* Document *

----

As to the information memorandum on conflicts of interest, this does not enjoy any particular regulatory status.  It simply provides information on conflicts of interest which firms may find useful to take into account when implementing MiFID.  Following the information memorandum will not, however, provide any protection for a firm.  Unlike the three guidelines mentioned above, the information memorandum has not had the benefit of any FSA review and policy input.

 

What do the MiFID guidelines seek to achieve?

 

The guidelines are high level in nature.  They are not intended to cover all the detailed variations which might be relevant in different market sectors or for different types of firm.  They are intended to supplement the FSA's rules and any FSA guidance which relates to the topic in question.  In most cases, the FSA rules for the guideline topic implement the relevant MiFID provisions that apply without any major change to the legislative text.  Generally speaking, the FSA itself has, rather unhelpfully, not given much guidance on the subjects to which the guidelines relate.  Further, in some cases a trade association which covers a particular market sector may provide supplementary information on that sector.  This is, however, likely to be the exception rather than the rule prior to 1st November 2007, in the BBA’s view.

 

The guidelines seek to give practical suggestions that firms may wish to consider when implementing the relevant MiFID requirements.  So, for example, the outsourcing guideline makes suggestions about the controls that a firm might wish to consider putting in place both at the outset of outsourcing and to monitor the outsourcing arrangements.

----

* Raw data *
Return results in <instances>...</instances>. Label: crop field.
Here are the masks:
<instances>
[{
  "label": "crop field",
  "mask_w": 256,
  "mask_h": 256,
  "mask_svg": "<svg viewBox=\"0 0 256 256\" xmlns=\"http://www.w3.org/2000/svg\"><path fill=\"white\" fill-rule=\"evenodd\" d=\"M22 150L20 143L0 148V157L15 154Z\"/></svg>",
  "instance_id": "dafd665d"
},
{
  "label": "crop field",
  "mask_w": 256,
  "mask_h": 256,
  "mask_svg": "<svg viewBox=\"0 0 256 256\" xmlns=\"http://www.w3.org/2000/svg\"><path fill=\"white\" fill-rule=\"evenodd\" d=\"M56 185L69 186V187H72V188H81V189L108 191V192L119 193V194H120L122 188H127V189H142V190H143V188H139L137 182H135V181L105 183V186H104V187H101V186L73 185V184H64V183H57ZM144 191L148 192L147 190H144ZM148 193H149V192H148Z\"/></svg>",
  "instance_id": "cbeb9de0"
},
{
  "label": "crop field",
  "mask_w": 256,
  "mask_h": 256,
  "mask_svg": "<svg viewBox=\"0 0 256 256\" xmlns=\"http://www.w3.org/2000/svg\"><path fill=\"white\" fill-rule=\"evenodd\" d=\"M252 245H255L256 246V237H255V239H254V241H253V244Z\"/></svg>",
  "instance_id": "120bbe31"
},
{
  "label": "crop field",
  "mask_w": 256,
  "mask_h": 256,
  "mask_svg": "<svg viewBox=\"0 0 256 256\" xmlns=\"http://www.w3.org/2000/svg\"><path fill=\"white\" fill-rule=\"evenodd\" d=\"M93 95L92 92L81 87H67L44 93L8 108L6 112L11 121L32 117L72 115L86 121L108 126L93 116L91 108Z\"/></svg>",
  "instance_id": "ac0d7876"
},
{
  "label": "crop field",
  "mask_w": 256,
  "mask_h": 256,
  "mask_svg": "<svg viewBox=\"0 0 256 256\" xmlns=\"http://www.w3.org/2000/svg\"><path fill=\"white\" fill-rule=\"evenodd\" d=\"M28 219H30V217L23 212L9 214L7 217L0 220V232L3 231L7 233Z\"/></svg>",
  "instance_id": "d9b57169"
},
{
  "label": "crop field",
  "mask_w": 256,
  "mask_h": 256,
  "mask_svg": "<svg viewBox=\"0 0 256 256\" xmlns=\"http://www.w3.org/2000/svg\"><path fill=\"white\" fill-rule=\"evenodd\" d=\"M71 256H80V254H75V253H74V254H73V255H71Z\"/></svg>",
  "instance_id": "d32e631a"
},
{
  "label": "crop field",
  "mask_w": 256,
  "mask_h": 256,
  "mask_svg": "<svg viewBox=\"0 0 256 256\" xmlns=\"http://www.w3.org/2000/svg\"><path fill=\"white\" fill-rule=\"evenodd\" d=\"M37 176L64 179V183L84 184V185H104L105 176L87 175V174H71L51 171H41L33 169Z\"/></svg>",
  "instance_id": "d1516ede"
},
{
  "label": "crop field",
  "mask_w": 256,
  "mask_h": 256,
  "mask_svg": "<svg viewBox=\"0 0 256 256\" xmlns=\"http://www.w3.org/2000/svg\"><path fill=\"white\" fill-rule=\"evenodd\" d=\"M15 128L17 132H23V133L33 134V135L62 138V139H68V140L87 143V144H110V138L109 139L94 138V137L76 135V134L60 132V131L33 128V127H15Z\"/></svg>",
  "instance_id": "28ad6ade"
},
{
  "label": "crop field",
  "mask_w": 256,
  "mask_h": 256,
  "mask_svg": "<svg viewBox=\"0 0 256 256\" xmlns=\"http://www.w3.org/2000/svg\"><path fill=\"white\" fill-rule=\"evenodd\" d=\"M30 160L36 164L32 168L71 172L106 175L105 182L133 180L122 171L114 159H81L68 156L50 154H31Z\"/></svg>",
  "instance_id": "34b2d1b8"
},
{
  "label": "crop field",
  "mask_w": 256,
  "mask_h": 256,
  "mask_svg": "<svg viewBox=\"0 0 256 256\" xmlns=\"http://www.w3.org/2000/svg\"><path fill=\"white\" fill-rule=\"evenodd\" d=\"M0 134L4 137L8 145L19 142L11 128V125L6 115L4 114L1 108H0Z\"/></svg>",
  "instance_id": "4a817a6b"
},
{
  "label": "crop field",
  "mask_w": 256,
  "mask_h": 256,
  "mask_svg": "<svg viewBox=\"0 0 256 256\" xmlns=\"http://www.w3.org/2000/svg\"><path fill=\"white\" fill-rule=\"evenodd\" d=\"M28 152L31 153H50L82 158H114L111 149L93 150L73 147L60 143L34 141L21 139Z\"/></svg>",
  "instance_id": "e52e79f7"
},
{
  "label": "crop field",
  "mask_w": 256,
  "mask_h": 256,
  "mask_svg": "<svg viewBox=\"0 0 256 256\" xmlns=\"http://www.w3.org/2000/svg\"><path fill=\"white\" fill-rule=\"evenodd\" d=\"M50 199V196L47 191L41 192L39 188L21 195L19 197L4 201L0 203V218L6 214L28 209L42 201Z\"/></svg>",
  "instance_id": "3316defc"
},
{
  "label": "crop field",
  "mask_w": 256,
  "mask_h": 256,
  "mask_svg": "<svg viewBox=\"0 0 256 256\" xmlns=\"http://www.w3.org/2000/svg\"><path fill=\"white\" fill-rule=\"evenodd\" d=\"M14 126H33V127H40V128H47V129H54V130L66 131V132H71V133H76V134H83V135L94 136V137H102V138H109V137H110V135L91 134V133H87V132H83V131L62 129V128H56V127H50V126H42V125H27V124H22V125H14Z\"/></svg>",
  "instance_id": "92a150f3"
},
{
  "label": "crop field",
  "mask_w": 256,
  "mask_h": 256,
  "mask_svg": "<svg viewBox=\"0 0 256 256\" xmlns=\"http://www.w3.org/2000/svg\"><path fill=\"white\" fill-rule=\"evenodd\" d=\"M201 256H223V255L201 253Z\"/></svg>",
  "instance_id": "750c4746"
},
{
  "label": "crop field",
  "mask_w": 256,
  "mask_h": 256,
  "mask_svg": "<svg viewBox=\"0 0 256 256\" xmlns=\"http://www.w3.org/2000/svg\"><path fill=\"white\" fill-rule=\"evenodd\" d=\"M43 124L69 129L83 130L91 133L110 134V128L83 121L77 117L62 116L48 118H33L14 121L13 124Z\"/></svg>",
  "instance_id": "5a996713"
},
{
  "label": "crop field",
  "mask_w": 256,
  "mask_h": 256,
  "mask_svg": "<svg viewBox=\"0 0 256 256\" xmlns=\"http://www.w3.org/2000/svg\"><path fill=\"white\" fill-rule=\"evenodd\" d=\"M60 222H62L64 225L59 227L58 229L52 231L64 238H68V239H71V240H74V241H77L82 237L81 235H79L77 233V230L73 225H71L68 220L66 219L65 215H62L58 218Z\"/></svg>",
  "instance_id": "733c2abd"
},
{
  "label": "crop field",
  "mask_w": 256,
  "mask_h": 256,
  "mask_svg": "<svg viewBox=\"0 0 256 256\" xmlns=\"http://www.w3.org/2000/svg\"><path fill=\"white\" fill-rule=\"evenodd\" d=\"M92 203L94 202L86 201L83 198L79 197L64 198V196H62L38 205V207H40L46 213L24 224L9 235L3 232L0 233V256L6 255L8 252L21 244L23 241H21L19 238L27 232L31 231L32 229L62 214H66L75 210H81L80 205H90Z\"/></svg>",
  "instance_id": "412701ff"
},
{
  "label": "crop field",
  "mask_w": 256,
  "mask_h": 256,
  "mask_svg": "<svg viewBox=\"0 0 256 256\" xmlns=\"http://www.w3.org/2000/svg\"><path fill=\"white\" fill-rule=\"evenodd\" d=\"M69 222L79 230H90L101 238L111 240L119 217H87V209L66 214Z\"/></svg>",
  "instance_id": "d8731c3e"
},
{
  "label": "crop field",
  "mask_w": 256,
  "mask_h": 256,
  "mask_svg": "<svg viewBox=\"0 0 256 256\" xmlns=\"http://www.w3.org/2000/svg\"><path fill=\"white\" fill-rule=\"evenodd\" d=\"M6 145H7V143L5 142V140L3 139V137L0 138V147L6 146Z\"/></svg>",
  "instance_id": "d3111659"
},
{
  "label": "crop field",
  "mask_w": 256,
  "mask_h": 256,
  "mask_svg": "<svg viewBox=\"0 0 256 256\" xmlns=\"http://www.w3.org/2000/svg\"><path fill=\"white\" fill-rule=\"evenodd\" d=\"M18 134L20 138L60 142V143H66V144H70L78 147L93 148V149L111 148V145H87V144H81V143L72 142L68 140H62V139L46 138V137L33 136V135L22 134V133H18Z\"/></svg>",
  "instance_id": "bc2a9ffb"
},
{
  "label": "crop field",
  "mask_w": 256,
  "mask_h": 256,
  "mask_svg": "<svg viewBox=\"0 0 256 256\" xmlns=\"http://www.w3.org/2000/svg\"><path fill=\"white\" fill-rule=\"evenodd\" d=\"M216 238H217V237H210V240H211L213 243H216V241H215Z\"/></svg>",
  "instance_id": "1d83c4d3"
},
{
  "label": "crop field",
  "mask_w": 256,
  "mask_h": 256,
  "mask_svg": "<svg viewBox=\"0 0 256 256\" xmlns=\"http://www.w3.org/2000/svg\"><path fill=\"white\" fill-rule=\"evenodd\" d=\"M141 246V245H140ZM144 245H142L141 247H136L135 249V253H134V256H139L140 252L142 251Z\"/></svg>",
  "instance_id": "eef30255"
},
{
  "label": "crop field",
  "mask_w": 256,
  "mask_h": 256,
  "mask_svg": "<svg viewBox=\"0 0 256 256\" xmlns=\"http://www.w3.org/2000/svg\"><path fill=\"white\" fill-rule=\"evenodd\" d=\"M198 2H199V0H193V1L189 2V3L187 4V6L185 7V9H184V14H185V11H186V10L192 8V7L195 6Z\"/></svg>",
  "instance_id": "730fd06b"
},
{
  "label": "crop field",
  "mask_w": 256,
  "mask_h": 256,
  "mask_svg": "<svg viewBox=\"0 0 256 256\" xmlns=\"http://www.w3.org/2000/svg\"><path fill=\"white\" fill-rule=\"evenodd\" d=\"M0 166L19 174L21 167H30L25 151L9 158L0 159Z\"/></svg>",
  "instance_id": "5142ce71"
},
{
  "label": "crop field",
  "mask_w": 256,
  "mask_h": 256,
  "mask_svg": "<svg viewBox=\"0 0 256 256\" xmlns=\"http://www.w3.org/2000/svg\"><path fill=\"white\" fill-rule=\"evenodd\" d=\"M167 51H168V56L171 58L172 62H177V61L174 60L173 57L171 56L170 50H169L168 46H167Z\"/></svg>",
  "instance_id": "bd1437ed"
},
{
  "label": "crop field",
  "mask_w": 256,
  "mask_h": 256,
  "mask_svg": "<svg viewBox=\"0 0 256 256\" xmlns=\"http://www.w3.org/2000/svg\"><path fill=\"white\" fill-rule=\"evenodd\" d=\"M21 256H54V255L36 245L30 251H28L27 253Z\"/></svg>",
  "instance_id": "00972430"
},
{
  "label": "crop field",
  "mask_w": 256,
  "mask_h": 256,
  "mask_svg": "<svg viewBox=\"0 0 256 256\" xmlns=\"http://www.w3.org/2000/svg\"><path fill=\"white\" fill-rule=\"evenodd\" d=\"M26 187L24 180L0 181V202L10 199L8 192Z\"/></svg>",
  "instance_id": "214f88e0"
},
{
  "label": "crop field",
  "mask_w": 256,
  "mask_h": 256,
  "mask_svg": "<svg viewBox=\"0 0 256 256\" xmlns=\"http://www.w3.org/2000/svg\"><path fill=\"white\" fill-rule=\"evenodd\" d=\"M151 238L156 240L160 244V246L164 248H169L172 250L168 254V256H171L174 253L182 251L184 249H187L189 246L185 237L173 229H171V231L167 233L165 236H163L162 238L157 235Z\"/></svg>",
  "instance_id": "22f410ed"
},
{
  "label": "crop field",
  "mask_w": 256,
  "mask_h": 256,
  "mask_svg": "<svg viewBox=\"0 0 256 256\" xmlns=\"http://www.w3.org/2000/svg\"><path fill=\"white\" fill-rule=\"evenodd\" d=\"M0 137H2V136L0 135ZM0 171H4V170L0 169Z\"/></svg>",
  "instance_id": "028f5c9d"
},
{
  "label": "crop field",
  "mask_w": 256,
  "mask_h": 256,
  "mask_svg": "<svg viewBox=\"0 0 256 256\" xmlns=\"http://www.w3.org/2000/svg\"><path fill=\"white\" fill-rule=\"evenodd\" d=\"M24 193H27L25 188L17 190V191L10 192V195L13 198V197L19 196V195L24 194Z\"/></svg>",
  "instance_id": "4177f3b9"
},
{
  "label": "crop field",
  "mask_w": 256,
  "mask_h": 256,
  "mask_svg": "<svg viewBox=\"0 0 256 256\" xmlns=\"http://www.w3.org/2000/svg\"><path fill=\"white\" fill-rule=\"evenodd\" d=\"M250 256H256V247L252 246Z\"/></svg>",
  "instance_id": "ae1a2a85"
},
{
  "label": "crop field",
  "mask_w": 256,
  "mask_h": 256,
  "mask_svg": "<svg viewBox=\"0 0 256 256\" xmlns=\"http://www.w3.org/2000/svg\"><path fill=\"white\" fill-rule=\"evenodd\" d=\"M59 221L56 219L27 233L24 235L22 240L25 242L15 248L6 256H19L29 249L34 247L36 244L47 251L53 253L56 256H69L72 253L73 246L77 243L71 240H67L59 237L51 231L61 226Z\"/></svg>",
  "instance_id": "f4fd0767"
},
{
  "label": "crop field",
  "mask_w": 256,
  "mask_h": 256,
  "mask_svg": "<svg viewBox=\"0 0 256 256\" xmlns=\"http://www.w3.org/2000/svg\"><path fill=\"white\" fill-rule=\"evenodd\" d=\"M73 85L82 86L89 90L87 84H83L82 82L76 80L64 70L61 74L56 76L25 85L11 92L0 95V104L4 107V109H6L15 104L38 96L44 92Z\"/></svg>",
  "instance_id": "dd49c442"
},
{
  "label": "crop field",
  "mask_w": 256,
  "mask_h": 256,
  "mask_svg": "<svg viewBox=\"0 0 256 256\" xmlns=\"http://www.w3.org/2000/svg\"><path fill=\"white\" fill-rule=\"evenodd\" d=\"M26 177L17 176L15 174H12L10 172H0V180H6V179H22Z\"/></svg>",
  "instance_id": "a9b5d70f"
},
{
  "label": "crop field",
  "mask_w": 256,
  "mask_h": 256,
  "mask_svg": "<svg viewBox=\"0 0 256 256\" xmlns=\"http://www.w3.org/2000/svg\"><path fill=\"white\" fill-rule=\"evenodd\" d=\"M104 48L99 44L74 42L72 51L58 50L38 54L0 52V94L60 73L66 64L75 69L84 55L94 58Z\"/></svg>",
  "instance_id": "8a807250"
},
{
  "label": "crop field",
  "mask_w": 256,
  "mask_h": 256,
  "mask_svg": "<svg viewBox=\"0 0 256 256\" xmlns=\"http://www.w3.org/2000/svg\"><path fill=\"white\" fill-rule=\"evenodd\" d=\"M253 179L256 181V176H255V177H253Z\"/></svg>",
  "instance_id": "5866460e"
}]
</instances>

----

* Directive 1 *
Please reproduce, word for word, the part of the MiFID guidelines text that opens with the words containing "The guidelines seek" and closes with "the outsourcing arrangements.".
* Directive 2 *
Based on the MiFID guidelines text, why don't the guidelines cover all the detailed variations that might matter for different market sectors or types of firm? Answer in one to three sentences.

* Solution 1 *
The guidelines seek to give practical suggestions that firms may wish to consider when implementing the relevant MiFID requirements.  So, for example, the outsourcing guideline makes suggestions about the controls that a firm might wish to consider putting in place both at the outset of outsourcing and to monitor the outsourcing arrangements.

* Solution 2 *
The guidelines are high level in nature, so they are not meant to address every detailed variation across market sectors or types of firm. They are intended to supplement the FSA's rules and any FSA guidance on the topic in question.